Discover more from Eye on The Press
"The Sleepy Fox" Is Now "Eye on The Press"
I am focussing on what I do best
Düsseldorf, 4 August 2023 Filed under: Editorial
I have decided the rebrand this publication to sharpen its focus on what most of its issues have been about: The analysis, dissection and criticism of news stories from the realm of technology, politics, economics and society at large. Therefore, I am changing the publication’s name to Eye on The Press. I am also changing its format a bit, but don’t worry, the content you have gotten used to will stay largely the same.
What started as a daily newsletter has grown into a more irregular affair and while I fully intend to publish stories more regularly again, as promised, I will focus more on carefully selecting the topics I write about instead of trying to provide a daily account of the things I am reading. People who are interested in that sort of thing should probably also follow the notes section of the publication, which I hope will become the place for that in the future. I am also now tagging all of the posts — a function Substack has recently added — and you can now access my stories sorted by topics from the top navigation of the homepage.
The change in name and focus should serve to help me make better use of my time and, hopefully, provide you with more interesting and relevant content. That being said, every story I write on here will still have the personal touch you have probably become used to if you have been reading this publication for a while.
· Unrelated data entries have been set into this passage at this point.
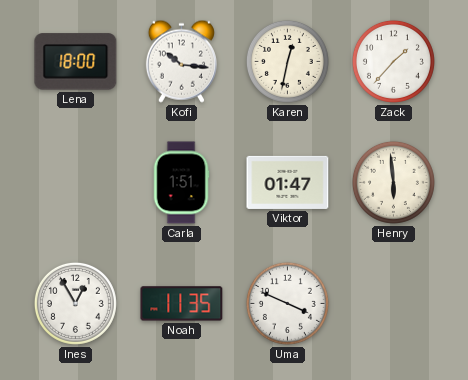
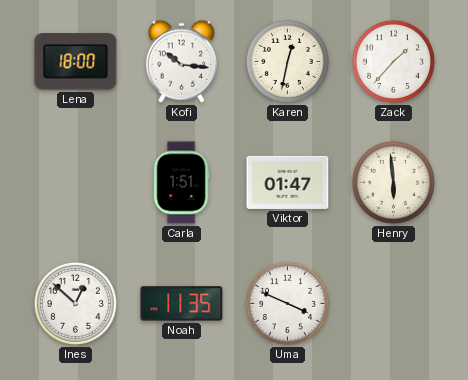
Ines: 12:55 -> 12:52
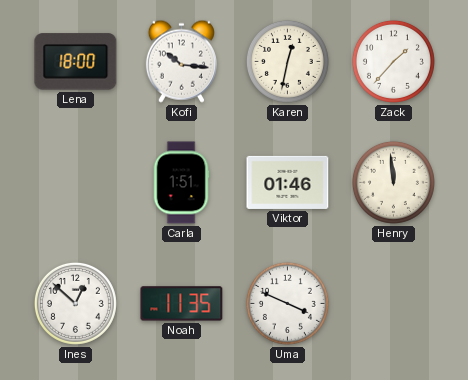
Viktor: 01:47 -> 01:46
Henry: 5:59 -> 11:59
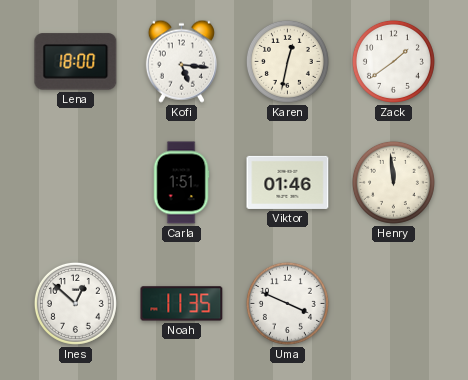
Kofi: 10:16 -> 5:16
Zack: 1:37 -> 1:39
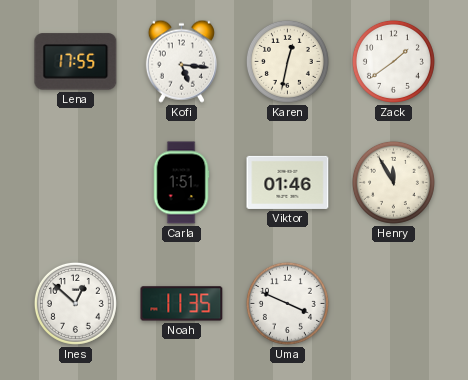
Lena: 18:00 -> 17:55
Henry: 11:59 -> 11:55
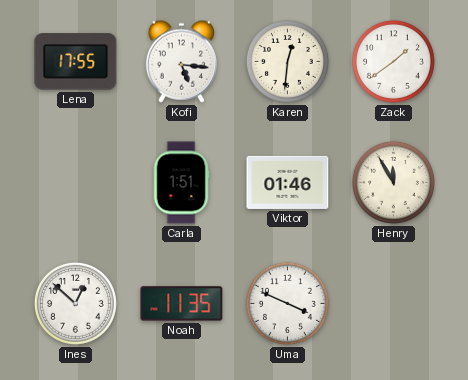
Karen: 12:32 -> 12:31
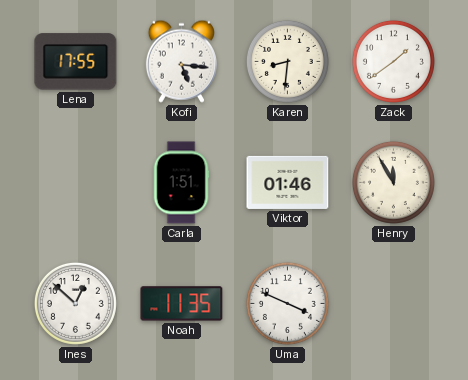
Karen: 12:31 -> 8:31
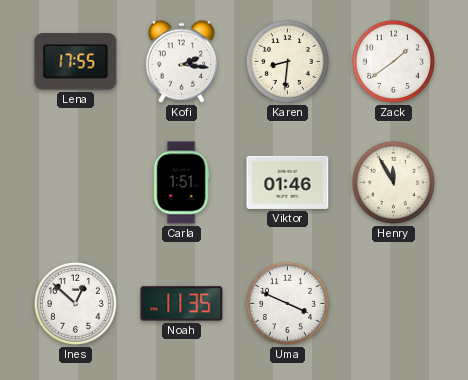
Kofi: 5:16 -> 2:16
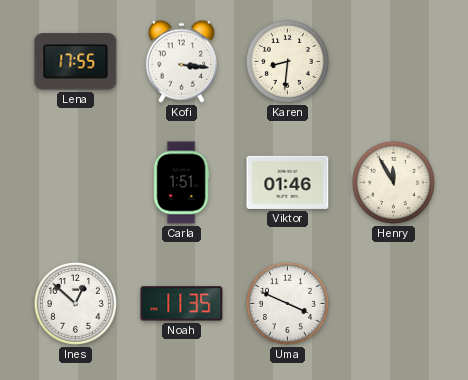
Kofi: 2:16 -> 3:16
Zack: 1:39 -> none
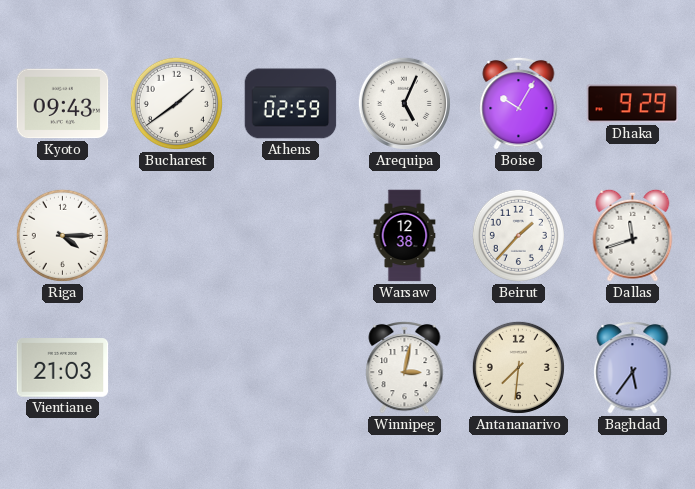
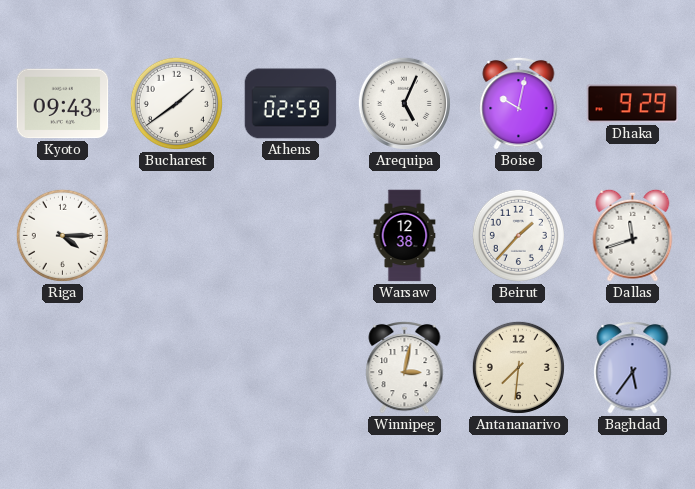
Boise: 10:05 -> 10:02
Vientiane: 21:03 -> none
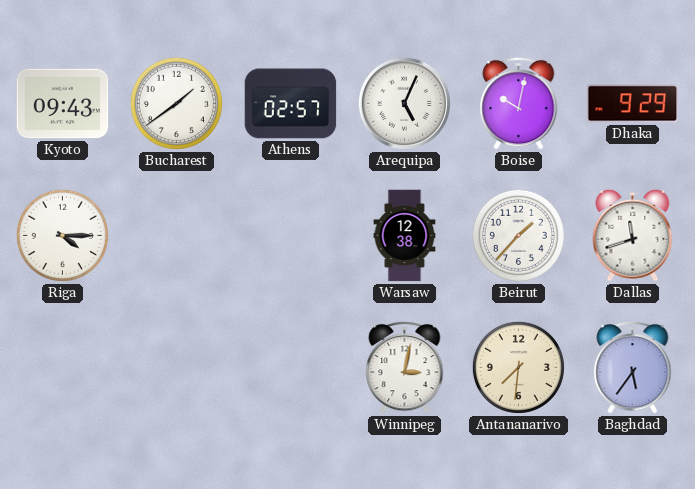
Athens: 02:59 -> 02:57
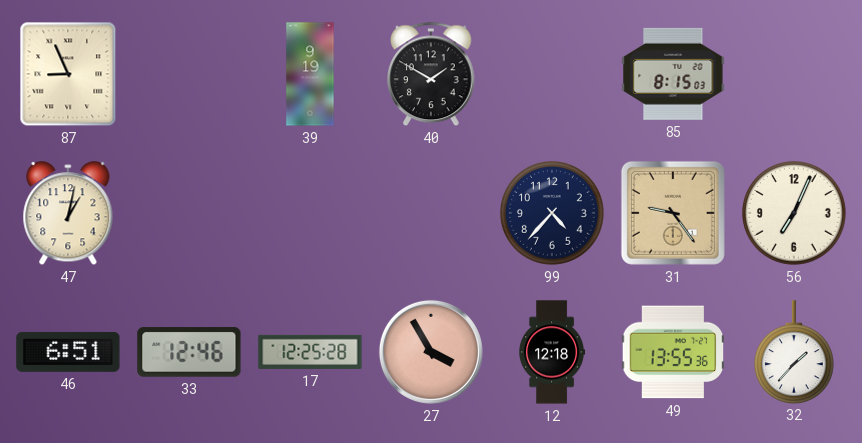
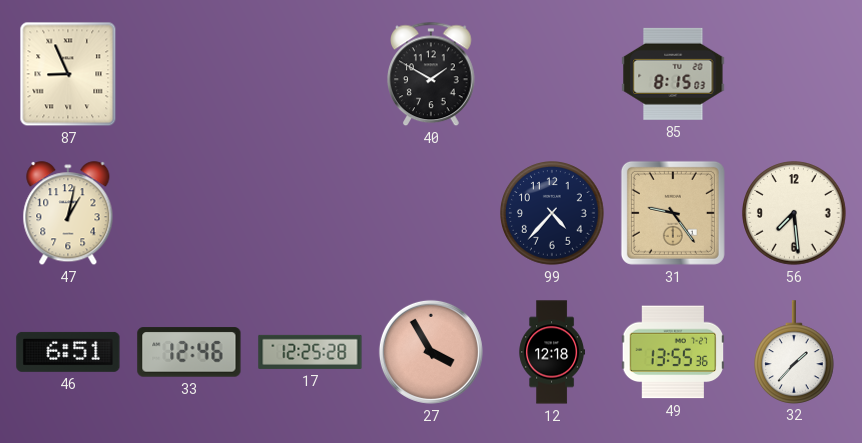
39: 9:19 -> none
56: 7:04 -> 7:29
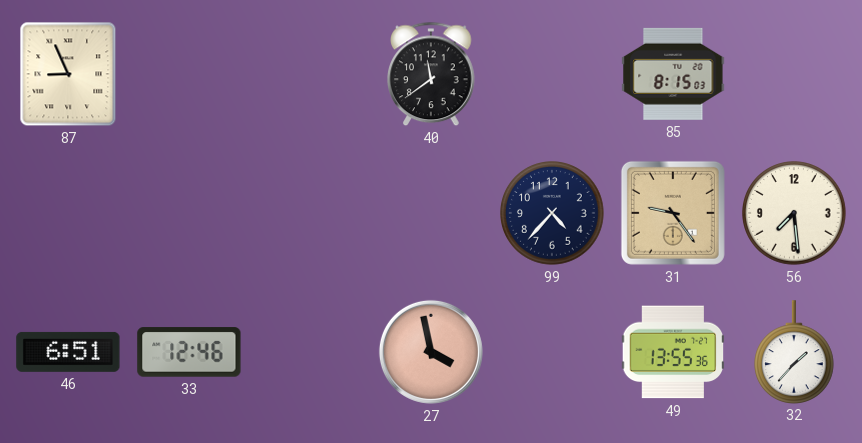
40: 1:50 -> 11:39
47: 1:02 -> none
17: 12:25 -> none
27: 3:55 -> 3:58
12: 12:18 -> none
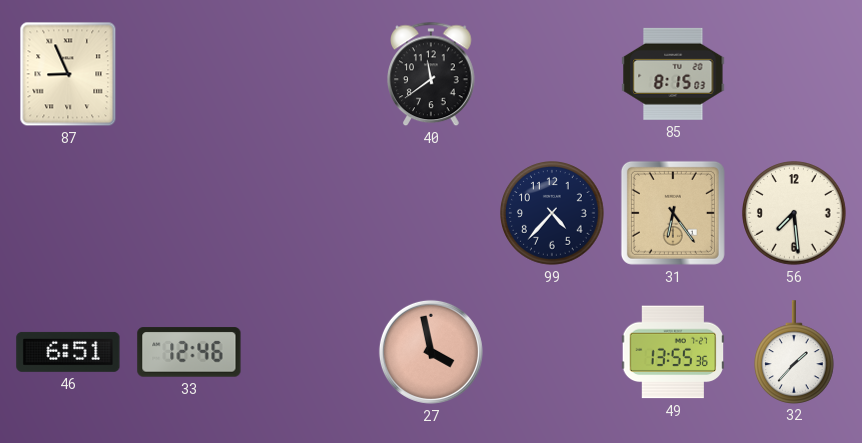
31: 9:24 -> 6:24
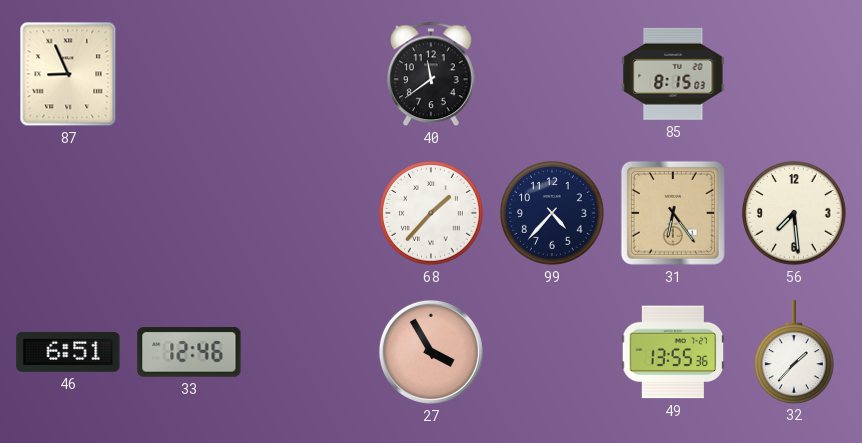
68: none -> 1:37
27: 3:58 -> 3:55
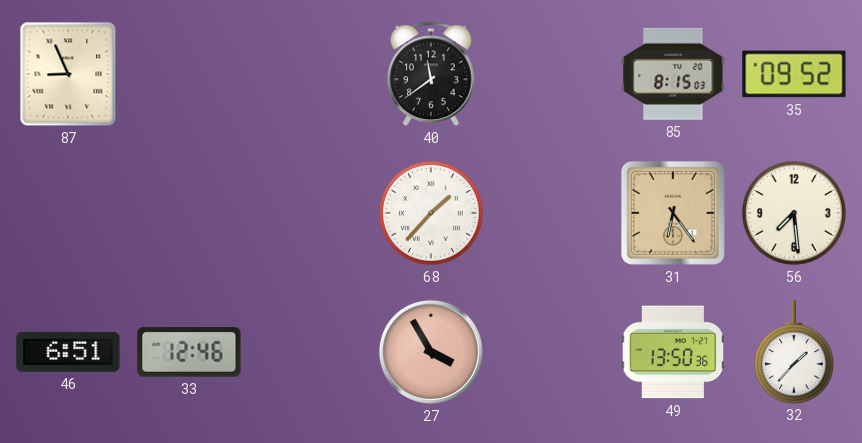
35: none -> 09:52
99: 4:37 -> none
49: 13:55 -> 13:50
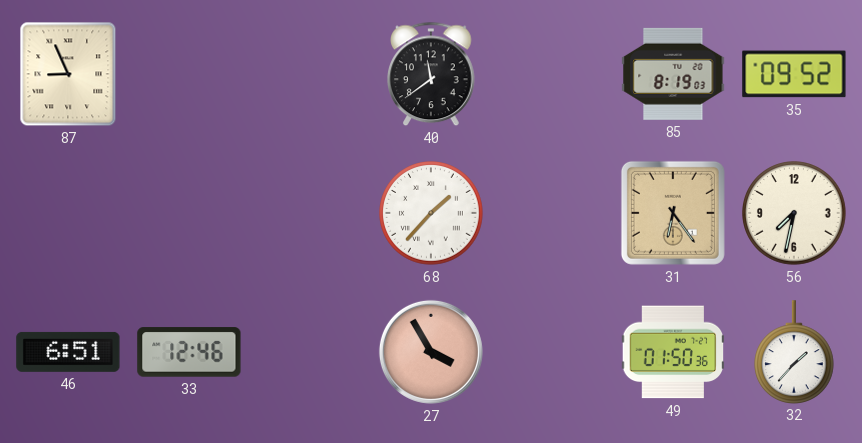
85: 8:15 -> 8:19
56: 7:29 -> 7:32
49: 13:50 -> 01:50
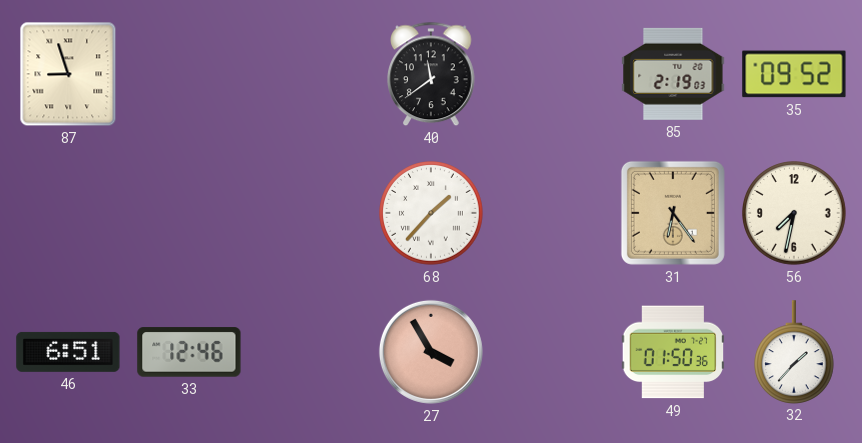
87: 8:56 -> 8:57
85: 8:19 -> 2:19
I most certainly do not want to hold back on that, as I feel it is part of the charm of what I do here.
When I became a journalist over a decade ago, I did so because I love writing and because I thought I could do a better job at it than most of the people I saw covering the news at the time. A lot has changed since then. And not for the better. Journalists of all creeds and colours have become obsessed with writing about what should be, instead of what is.
The press is enormously powerful. In many ways, what becomes recorded history is not what actually happened, but what was reported to have happened. Journalists shape not only the opinions of society, in the information age, they shape reality itself. Like everyone else, politicians and leaders get their view of what happens around them from the media. If the press is convinced that a problem exists, or that something that is happening is a danger to society, sooner rather than later, so will everyone else. Including the ones who have to power to do something about it — as misguided as that may be.
That is why I think it is only prudent that someone should watch what the press is up to. And report on it. This publication exists to, in my small way, do my part in this. I might not see everything and I might not have enough time to cover all the things I do see, but I feel it is very important to at least try. And as someone who has had intimate experience in the trenches of daily news journalism, I at least know how the game is played and what irregularities to watch for.